I am grateful for wing tags. This is my first year with chicks from my own breeding pairs. I have been wing-tagging them when they are a few days old, and making notes about skin color and sole color. That history has been valuable. A dog killed all of my promising potential breeders this year. I am left with mediocrity. Despite the white-looking soles of the remaining birds, I know most of them showed some yellow in their soles when they were chicks. So I know there is some yellow in their genetic makeup and I can probably use a couple of them in a breeding program without losing that trait entirely.
I did notice that the young chicks with yellow in their soles also had yellowish combs, and the young chicks with pink soles (no yellow) had pink combs. That seemed to hold for the first week or two, until the faster-developing chicks started to grow out their combs and wattles. It is my understanding, possibly wrong, that the yellow skin gene is the same gene driving the yellow in the sole. Not sure if I am blowing smoke or not, but it seems to make sense that a young, yellow-skinned chick would have a yellow-tinted comb. I'm wondering if comb color in 1-5 day old chicks would be a reliable way of telling if a bird has that yellow-sole gene, even if the yellow in the soles is really faint?
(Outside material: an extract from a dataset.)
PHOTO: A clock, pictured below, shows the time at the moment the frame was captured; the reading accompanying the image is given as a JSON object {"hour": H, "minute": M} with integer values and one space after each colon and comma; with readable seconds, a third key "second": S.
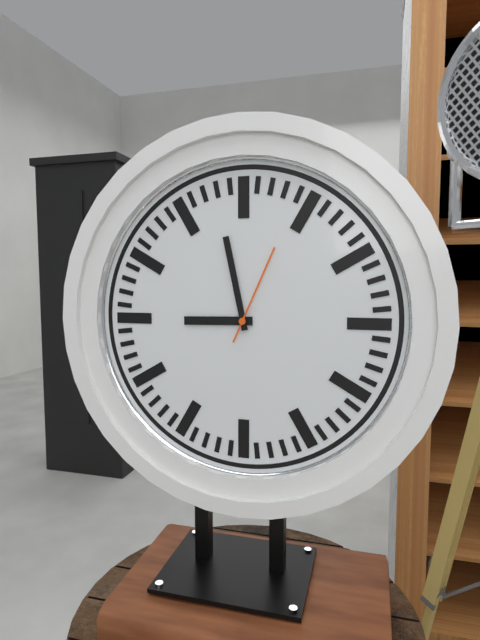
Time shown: {"hour": 8, "minute": 58, "second": 4}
In my young chicks it was easier to tell comb color than foot color. I will have to pay more attention to this in the future, to see if there is a correlation. Has anyone else tried to use comb color in 1-5 day old black java chicks to make decisions about sole color and possible culling? Does this make any sense at all?
I have been using marigold petals sprinkled on their feed for a few months. Haven't noticed a difference. Probably not using enough to have an effect. Will probably stop when I run out of petals. A pound of marigold petals is expensive, even if it does go a long way.
Now that is interesting. I had not paid much attention to the pink comb/yellow comb thing. But I hatch more Mottleds than Blacks and I don't have as many problems with pink feet in the Mottleds as I do the Blacks either. But our Mottleds with darker coloring, especially my project birds, have more pink feet issues than the rest of the Mottleds seem to have.
I've got a dozen Black chicks that I hatched about a week and half ago and I was looking at them and thinking that I should band a few of them now so I could watch them as they grow. There are a few that have a lot more black on them than the others, and I'm thinking that either those are going to turn out to have dark eyes and be closer to what a Black should be, or they are going to be carrying the other genes that caused non-standard feather coloring to show up.
So now I'm gonna have to watch and see about this color of comb thing and see how that works out. Another thing to do.

Yes, I looked at getting marigold petals and they are not cheap. Between having multiple bloodlines and multiple colors, we've got a ton of birds and it would cost me a fortune to buy marigold petals for all of them. The hubby told me to just grow my own which I may start doing since we already garden.
Did you end up with enough birds left to be able to hatch in the spring?